Rutinim benim tüm bunlar…
Halbuki ben, kapıdan içeri girerken, ayakkabılığın üstündeki faturayı dosyasına koymak için elime alıp, arka odaya doğru giderken, çay koymak için mutfağa giren, faturayı tezgahın üstüne bırakıp, salona doğru yönlenen, TV’yi açmak için sehpanın üstündeki kumandaya uzanırken tablet bilgisayarını görüp, aklına attığı bir eposta gelen, epostalarının açılmasını beklerken facebooka giren, facebookta gördüğü bir yazı üzerine yazmak istediği yazıyı hatırlayıp, word dosyasını açtıktan sonra, gelen ses üzerine mesaja bakmak için eline telefonu alacak yaştayım. Yani ne faturayı yerine koymuş ne çay içmiş, ne TV’yi açmış, ne epostalarına bakmış ne de yazısını yazmış olmam lazm…
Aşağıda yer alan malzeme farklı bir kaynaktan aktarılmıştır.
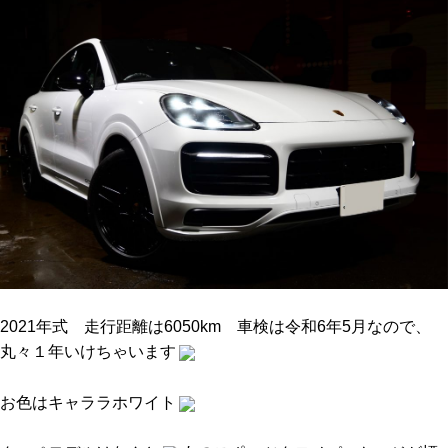
2021年式 走行距離は6050km 車検は令和6年5月なので、
丸々１年いけちゃいます
お色はキャララホワイト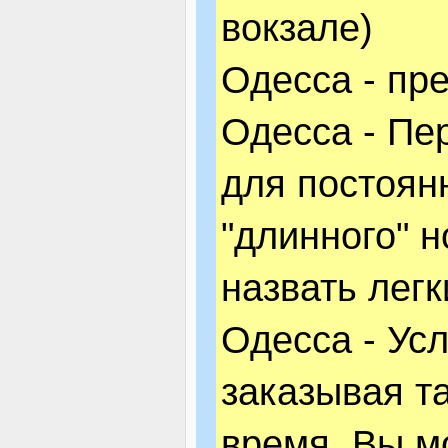
вокзале)
Одесса - пр
Одесса - Пе
для постоян
"длинного" 
назвать легк
Одесса - Усл
заказывая т
время, Вы м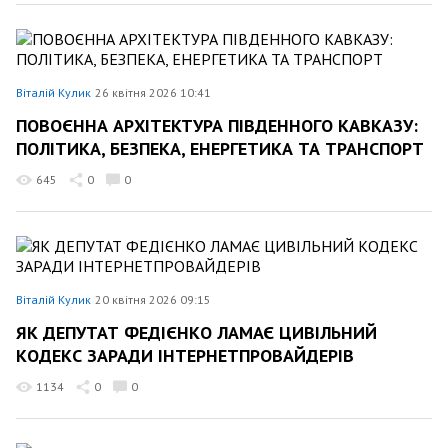
Віталій Кулик
26 квітня 2026 10:41
ПОВОЄННА АРХІТЕКТУРА ПІВДЕННОГО КАВКАЗУ:
ПОЛІТИКА, БЕЗПЕКА, ЕНЕРГЕТИКА ТА ТРАНСПОРТ
645
0
0
Віталій Кулик
20 квітня 2026 09:15
ЯК ДЕПУТАТ ФЕДІЄНКО ЛАМАЄ ЦИВІЛЬНИЙ
КОДЕКС ЗАРАДИ ІНТЕРНЕТПРОВАЙДЕРІВ
1134
0
0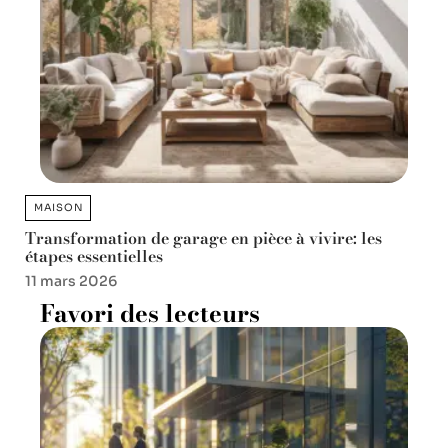
MAISON
Transformation de garage en pièce à vivire: les
étapes essentielles
11 mars 2026
Favori des lecteurs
Ama henüz, bir teklif içeriği için internette araştırma yaparken, arayan bir müşterinin sorusunu cevaplayıp, tekrar teklif yazısına dönerken, internette hazırladığı bir başka konunun içeriği ile ilgili önemli bir bilgiye rastladıktan sonra o konu için de ekleme yaptıktan sonra tekrar teklife döndüğümde, cep telefonumdan arayan annemin doktor çıkışı sağlık durumunu öğrendikten sonra, tekrar teklif yazmaya dönen ve gelen ziyaretçi ile bir iki hoş beş ettikten sonra, karnımın acıktığını ama önce ilaç içmem gerektiğini felaket hepsinden önce tuvalete gitmem gerektiğini fark ediyorum.
Eskiden de hızlı idiyse hayat, şimdi başka bir isim konmalı. Tekno hız gibi bir şey mesela…Teknoloji ile birlikte geldi bunlar başımıza…
Zira beynim ile ağzım senkronize olamıyor artık. Ya çok hızlı konuşuyorum ya da hiç konuşamıyorum. Yazarken unutmayayım diye yaptıklarım ise ayrı bir yazı konusu olur.
Şu anda ise, elime bilgisayarımı aldım, yarına dair notlar almak için ama bu yazıyı yazıyorum fakat aslında radyo dinlemek istiyorum.